(Page-level text extractions)

• • • • • • •

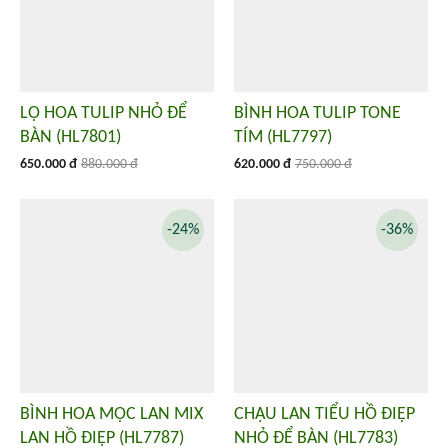
LỌ HOA TULIP NHỎ ĐỂ
BÌNH HOA TULIP TONE
BÀN (HL7801)
TÍM (HL7797)
650.000 đ
880.000 đ
620.000 đ
750.000 đ
-24%
-36%
BÌNH HOA MỘC LAN MIX
CHẬU LAN TIỂU HỒ ĐIỆP
LAN HỒ ĐIỆP (HL7787)
NHỎ ĐỂ BÀN (HL7783)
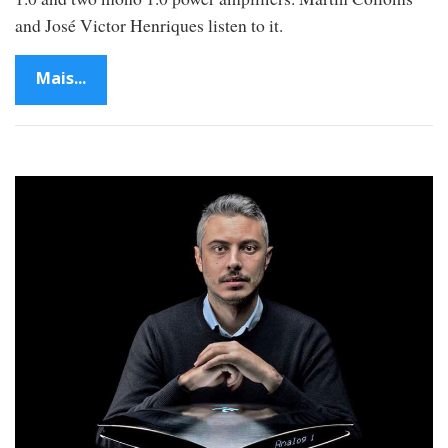
and José Victor Henriques listen to it.
Mais...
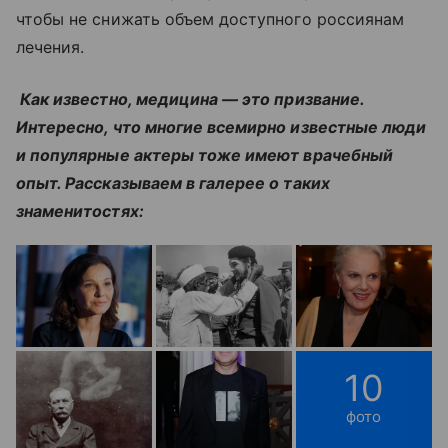
чтобы не снижать объем доступного россиянам
лечения.
Как известно, медицина — это призвание.
Интересно, что многие всемирно известные люди
и популярные актеры тоже имеют врачебный
опыт. Рассказываем в галерее о таких
знаменитостях:
10
фото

• • • • • • •

ACTION ITEM ->
Write out the lines from the line with "and José Victor Henriques listen to it." through the end of the records, with "призвание" switched to "профессия" and the pictures omitted.

SOLUTION ->
and José Victor Henriques listen to it.
Mais...
чтобы не снижать объем доступного россиянам
лечения.
Как известно, медицина — это профессия.
Интересно, что многие всемирно известные люди
и популярные актеры тоже имеют врачебный
опыт. Рассказываем в галерее о таких
знаменитостях:
10
фото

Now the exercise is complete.